### WHAT IS REQUIRED
Every line from the top of the records through the line containing "Mr. Michael DeMatio" should be retyped exactly; the pictures should not.

### DATASET EXCERPTS
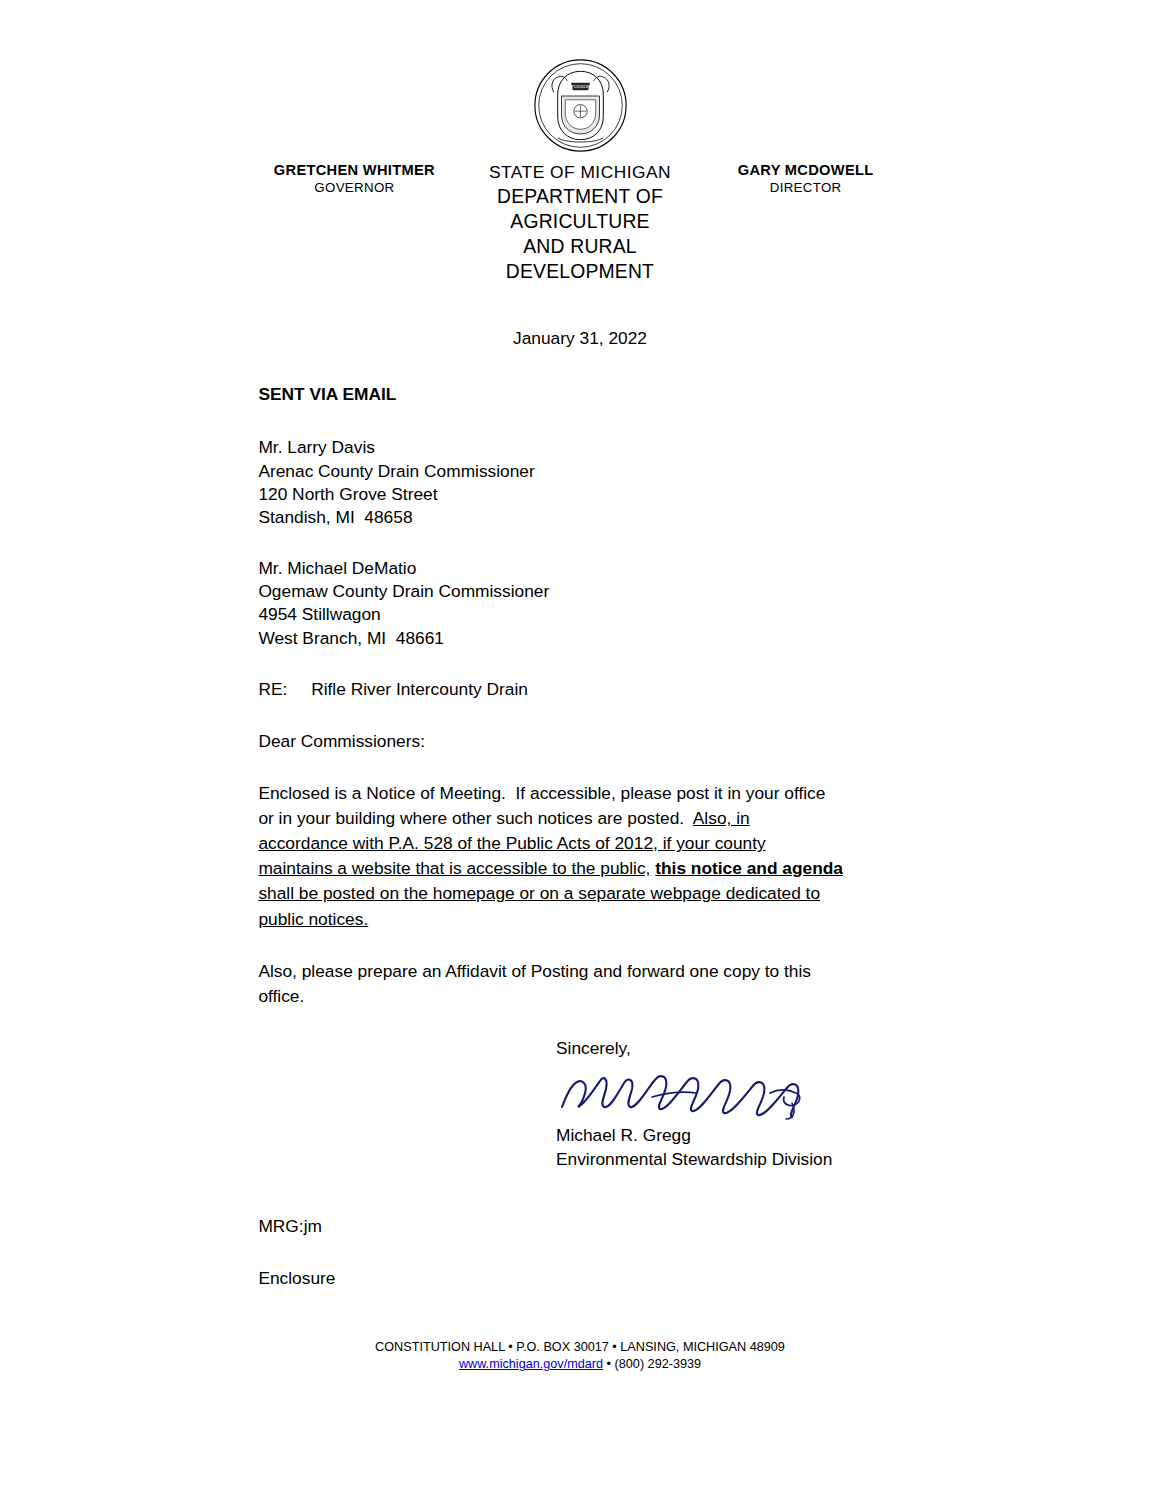TUEBOR
GRETCHEN WHITMER
GOVERNOR
STATE OF MICHIGAN
DEPARTMENT OF AGRICULTURE
AND RURAL DEVELOPMENT
GARY MCDOWELL
DIRECTOR
January 31, 2022
SENT VIA EMAIL
Mr. Larry Davis
Arenac County Drain Commissioner
120 North Grove Street
Standish, MI 48658
Mr. Michael DeMatio
Ogemaw County Drain Commissioner
4954 Stillwagon
West Branch, MI 48661
RE: Rifle River Intercounty Drain
Dear Commissioners:
Enclosed is a Notice of Meeting. If accessible, please post it in your office or in your building where other such notices are posted. Also, in accordance with P.A. 528 of the Public Acts of 2012, if your county maintains a website that is accessible to the public, this notice and agenda shall be posted on the homepage or on a separate webpage dedicated to public notices.
Also, please prepare an Affidavit of Posting and forward one copy to this office.
Sincerely,
Michael R. Gregg
Environmental Stewardship Division
MRG:jm
Enclosure
CONSTITUTION HALL • P.O. BOX 30017 • LANSING, MICHIGAN 48909
www.michigan.gov/mdard • (800) 292-3939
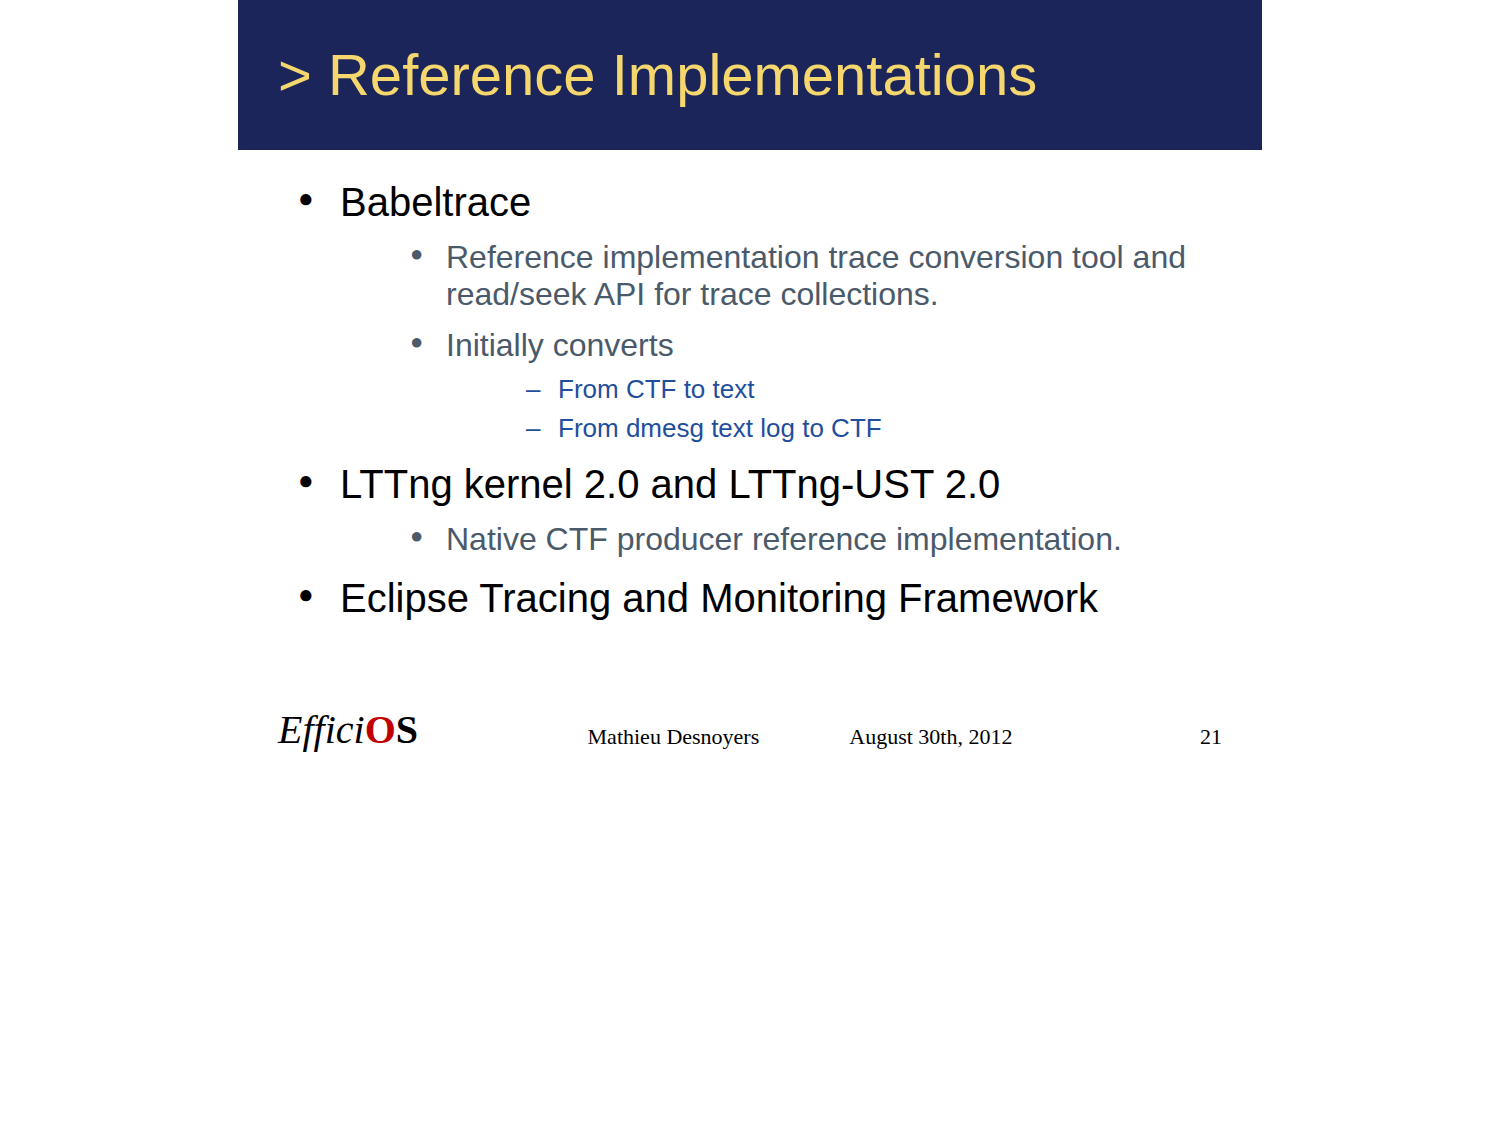> Reference Implementations
Babeltrace
Reference implementation trace conversion tool and read/seek API for trace collections.
Initially converts
From CTF to text
From dmesg text log to CTF
LTTng kernel 2.0 and LTTng-UST 2.0
Native CTF producer reference implementation.
Eclipse Tracing and Monitoring Framework
Effici OS
Mathieu Desnoyers August 30th, 2012
21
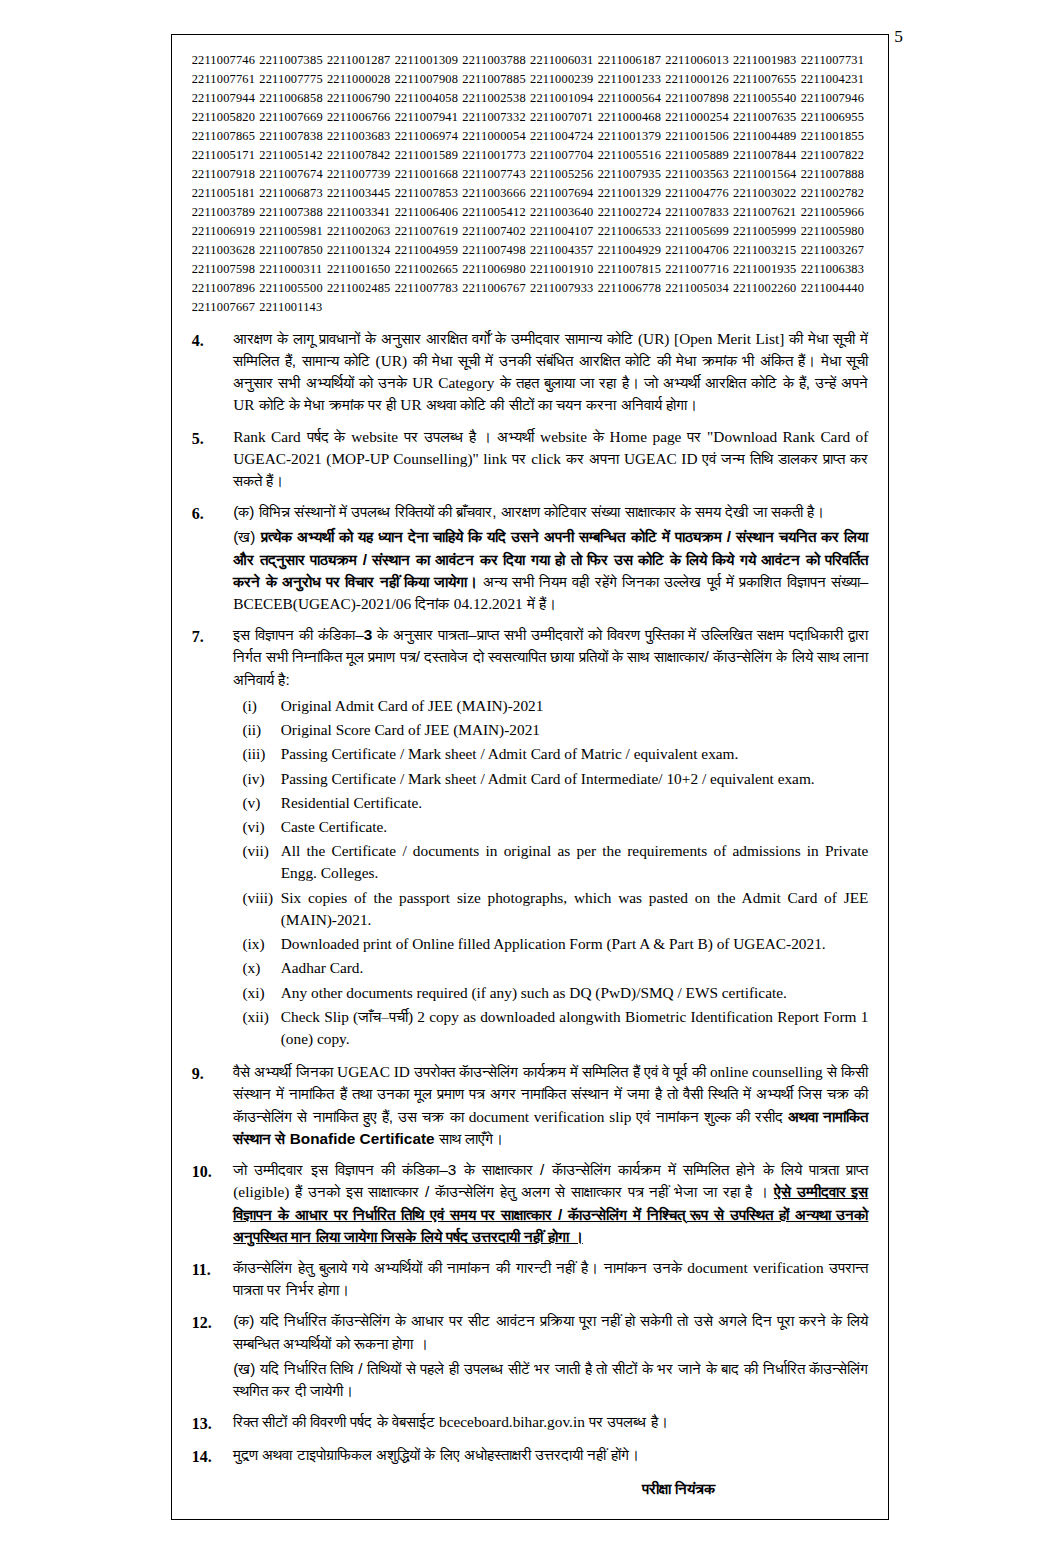5
| 2211007746 | 2211007385 | 2211001287 | 2211001309 | 2211003788 | 2211006031 | 2211006187 | 2211006013 | 2211001983 | 2211007731 |
| 2211007761 | 2211007775 | 2211000028 | 2211007908 | 2211007885 | 2211000239 | 2211001233 | 2211000126 | 2211007655 | 2211004231 |
| 2211007944 | 2211006858 | 2211006790 | 2211004058 | 2211002538 | 2211001094 | 2211000564 | 2211007898 | 2211005540 | 2211007946 |
| 2211005820 | 2211007669 | 2211006766 | 2211007941 | 2211007332 | 2211007071 | 2211000468 | 2211000254 | 2211007635 | 2211006955 |
| 2211007865 | 2211007838 | 2211003683 | 2211006974 | 2211000054 | 2211004724 | 2211001379 | 2211001506 | 2211004489 | 2211001855 |
| 2211005171 | 2211005142 | 2211007842 | 2211001589 | 2211001773 | 2211007704 | 2211005516 | 2211005889 | 2211007844 | 2211007822 |
| 2211007918 | 2211007674 | 2211007739 | 2211001668 | 2211007743 | 2211005256 | 2211007935 | 2211003563 | 2211001564 | 2211007888 |
| 2211005181 | 2211006873 | 2211003445 | 2211007853 | 2211003666 | 2211007694 | 2211001329 | 2211004776 | 2211003022 | 2211002782 |
| 2211003789 | 2211007388 | 2211003341 | 2211006406 | 2211005412 | 2211003640 | 2211002724 | 2211007833 | 2211007621 | 2211005966 |
| 2211006919 | 2211005981 | 2211002063 | 2211007619 | 2211007402 | 2211004107 | 2211006533 | 2211005699 | 2211005999 | 2211005980 |
| 2211003628 | 2211007850 | 2211001324 | 2211004959 | 2211007498 | 2211004357 | 2211004929 | 2211004706 | 2211003215 | 2211003267 |
| 2211007598 | 2211000311 | 2211001650 | 2211002665 | 2211006980 | 2211001910 | 2211007815 | 2211007716 | 2211001935 | 2211006383 |
| 2211007896 | 2211005500 | 2211002485 | 2211007783 | 2211006767 | 2211007933 | 2211006778 | 2211005034 | 2211002260 | 2211004440 |
| 2211007667 | 2211001143 | | | | | | | | |
4. आरक्षण के लागू प्रावधानों के अनुसार आरक्षित वर्गों के उम्मीदवार सामान्य कोटि (UR) [Open Merit List] की मेधा सूची में सम्मिलित हैं, सामान्य कोटि (UR) की मेधा सूची में उनकी संबंधित आरक्षित कोटि की मेधा क्रमांक भी अंकित हैं। मेधा सूची अनुसार सभी अभ्यर्थियों को उनके UR Category के तहत बुलाया जा रहा है। जो अभ्यर्थी आरक्षित कोटि के हैं, उन्हें अपने UR कोटि के मेधा क्रमांक पर ही UR अथवा कोटि की सीटों का चयन करना अनिवार्य होगा।
5. Rank Card पर्षद के website पर उपलब्ध है । अभ्यर्थी website के Home page पर "Download Rank Card of UGEAC-2021 (MOP-UP Counselling)" link पर click कर अपना UGEAC ID एवं जन्म तिथि डालकर प्राप्त कर सकते हैं।
6. (क) विभिन्न संस्थानों में उपलब्ध रिक्तियों की ब्राँचवार, आरक्षण कोटिवार संख्या साक्षात्कार के समय देखी जा सकती है। (ख) प्रत्येक अभ्यर्थी को यह ध्यान देना चाहिये कि यदि उसने अपनी सम्बन्धित कोटि में पाठ्यक्रम / संस्थान चयनित कर लिया और तद्नुसार पाठ्यक्रम / संस्थान का आवंटन कर दिया गया हो तो फिर उस कोटि के लिये किये गये आवंटन को परिवर्तित करने के अनुरोध पर विचार नहीं किया जायेगा। अन्य सभी नियम वही रहेंगे जिनका उल्लेख पूर्व में प्रकाशित विज्ञापन संख्या–BCECEB(UGEAC)-2021/06 दिनांक 04.12.2021 में हैं।
7. इस विज्ञापन की कंडिका–3 के अनुसार पात्रता–प्राप्त सभी उम्मीदवारों को विवरण पुस्तिका में उल्लिखित सक्षम पदाधिकारी द्वारा निर्गत सभी निम्नांकित मूल प्रमाण पत्र/ दस्तावेज दो स्वसत्यापित छाया प्रतियों के साथ साक्षात्कार/ काॅउन्सेलिंग के लिये साथ लाना अनिवार्य है:
(i) Original Admit Card of JEE (MAIN)-2021
(ii) Original Score Card of JEE (MAIN)-2021
(iii) Passing Certificate / Mark sheet / Admit Card of Matric / equivalent exam.
(iv) Passing Certificate / Mark sheet / Admit Card of Intermediate/ 10+2 / equivalent exam.
(v) Residential Certificate.
(vi) Caste Certificate.
(vii) All the Certificate / documents in original as per the requirements of admissions in Private Engg. Colleges.
(viii) Six copies of the passport size photographs, which was pasted on the Admit Card of JEE (MAIN)-2021.
(ix) Downloaded print of Online filled Application Form (Part A & Part B) of UGEAC-2021.
(x) Aadhar Card.
(xi) Any other documents required (if any) such as DQ (PwD)/SMQ / EWS certificate.
(xii) Check Slip (जाँच–पर्ची) 2 copy as downloaded alongwith Biometric Identification Report Form 1 (one) copy.
9. वैसे अभ्यर्थी जिनका UGEAC ID उपरोक्त काॅउन्सेलिंग कार्यक्रम में सम्मिलित हैं एवं वे पूर्व की online counselling से किसी संस्थान में नामांकित हैं तथा उनका मूल प्रमाण पत्र अगर नामांकित संस्थान में जमा है तो वैसी स्थिति में अभ्यर्थी जिस चक्र की काॅउन्सेलिंग से नामांकित हुए हैं, उस चक्र का document verification slip एवं नामांकन शुल्क की रसीद अथवा नामांकित संस्थान से Bonafide Certificate साथ लाएँगे।
10. जो उम्मीदवार इस विज्ञापन की कंडिका–3 के साक्षात्कार / काॅउन्सेलिंग कार्यक्रम में सम्मिलित होने के लिये पात्रता प्राप्त (eligible) हैं उनको इस साक्षात्कार / काॅउन्सेलिंग हेतु अलग से साक्षात्कार पत्र नहीं भेजा जा रहा है । ऐसे उम्मीदवार इस विज्ञापन के आधार पर निर्धारित तिथि एवं समय पर साक्षात्कार / काॅउन्सेलिंग में निश्चित् रूप से उपस्थित हों अन्यथा उनको अनुपस्थित मान लिया जायेगा जिसके लिये पर्षद उत्तरदायी नहीं होगा ।
11. काॅउन्सेलिंग हेतु बुलाये गये अभ्यर्थियों की नामांकन की गारन्टी नहीं है। नामांकन उनके document verification उपरान्त पात्रता पर निर्भर होगा।
12. (क) यदि निर्धारित काॅउन्सेलिंग के आधार पर सीट आवंटन प्रक्रिया पूरा नहीं हो सकेगी तो उसे अगले दिन पूरा करने के लिये सम्बन्धित अभ्यर्थियों को रूकना होगा । (ख) यदि निर्धारित तिथि / तिथियों से पहले ही उपलब्ध सीटें भर जाती है तो सीटों के भर जाने के बाद की निर्धारित काॅउन्सेलिंग स्थगित कर दी जायेगी।
13. रिक्त सीटों की विवरणी पर्षद के वेबसाईट bceceboard.bihar.gov.in पर उपलब्ध है।
14. मुद्रण अथवा टाइपोग्राफिकल अशुद्धियों के लिए अधोहस्ताक्षरी उत्तरदायी नहीं होंगे।
परीक्षा नियंत्रक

### WRITTEN SOLUTION
TUEBOR
GRETCHEN WHITMER
GOVERNOR
STATE OF MICHIGAN
DEPARTMENT OF AGRICULTURE
AND RURAL DEVELOPMENT
GARY MCDOWELL
DIRECTOR
January 31, 2022
SENT VIA EMAIL
Mr. Larry Davis
Arenac County Drain Commissioner
120 North Grove Street
Standish, MI 48658
Mr. Michael DeMatio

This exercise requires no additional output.